Did you hear the one about the Vermont legislator who wants to limit ownership and use of cell phones to adults?
You know ... like alcohol, cigarettes and firearms.
A news item two or three weeks ago reported that a member of the Vermont senate said he would introduce a bill to impose a fine of $1,000 or a year in jail for anyone under the age of 21 who owns or uses a cell phone.
Not just while jogging, not just while driving, not just while flying an airliner, not just while discussing politics. No underage cell phones, any time, anywhere.
It’s almost enough to increase your respect for members of the Florida Legislature.
But wait, there’s more.
I checked 10 newspaper and TV websites and found a number of accounts, most of which said there was more — or less — to the story than meets the eye.
Vermont Sen. John Rodgers, who announced his plan to introduce the bill, was quoted in several media sources as saying, “I wouldn’t probably vote for it myself.” Right away, I give him a D-minus for sentence structure.
His intent, he said, was “to try to start a conversation about cell phone safety and overall rights for young adults.
“It’s really to prove a point.”
He said that misuse of cell phones has resulted in texting while driving and causing fatal accidents, and has led to bullying, threats, and other forms of misconduct.
Taunts made by cell phone have even been blamed for suicides.

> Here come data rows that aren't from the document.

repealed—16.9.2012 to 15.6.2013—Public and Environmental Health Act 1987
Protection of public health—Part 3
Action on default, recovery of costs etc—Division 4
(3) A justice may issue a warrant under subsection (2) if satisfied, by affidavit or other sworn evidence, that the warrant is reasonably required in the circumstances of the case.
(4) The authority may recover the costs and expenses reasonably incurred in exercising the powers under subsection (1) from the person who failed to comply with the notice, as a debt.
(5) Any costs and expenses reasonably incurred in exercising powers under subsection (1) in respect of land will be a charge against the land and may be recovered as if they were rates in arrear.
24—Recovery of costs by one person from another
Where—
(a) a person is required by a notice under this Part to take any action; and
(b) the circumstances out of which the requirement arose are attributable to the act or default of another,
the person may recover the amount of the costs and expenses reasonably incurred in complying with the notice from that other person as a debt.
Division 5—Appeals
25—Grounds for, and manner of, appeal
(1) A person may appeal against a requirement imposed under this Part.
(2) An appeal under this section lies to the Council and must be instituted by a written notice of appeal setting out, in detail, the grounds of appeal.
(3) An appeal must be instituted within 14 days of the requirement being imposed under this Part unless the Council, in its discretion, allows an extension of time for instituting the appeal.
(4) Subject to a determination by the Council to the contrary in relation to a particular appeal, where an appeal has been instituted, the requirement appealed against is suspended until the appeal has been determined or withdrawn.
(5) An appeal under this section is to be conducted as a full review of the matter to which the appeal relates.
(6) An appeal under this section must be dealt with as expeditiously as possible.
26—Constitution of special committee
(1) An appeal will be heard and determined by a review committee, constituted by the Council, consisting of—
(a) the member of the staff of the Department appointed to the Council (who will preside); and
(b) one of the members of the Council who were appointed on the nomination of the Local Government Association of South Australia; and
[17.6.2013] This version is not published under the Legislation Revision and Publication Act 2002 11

So far, so good. But what is the conversation he says he wants to start?
What checking your latest cell phone messages while under the age of 21 has to do with the Second Amendment was never made clear to me.
Maybe the argument is if they (whoever “they” may be in this context) can take away our cell phones, they can take away our guns.
Of maybe it’s vice versa.
One of the stories I found reports that 35 states now ban teens from texting while driving. This raises two questions in my mind:
Why only teenagers?
Which 15 states see no problem with texting while driving?
This much is for sure: If anybody can somehow link cell phone ownership with Second Amendment rights, the lawmaking process will get more gummed up than ever before.
(S. L. Frisbie is retired. He owns both a cell phone and an iPad. He finds it a whole lot easier to type on his iPad keyboard than on a little bitty cell phone keyboard. Neither device existed before he reached the age of 21. Maybe that’s why they’re not mentioned in the Bill of Rights.)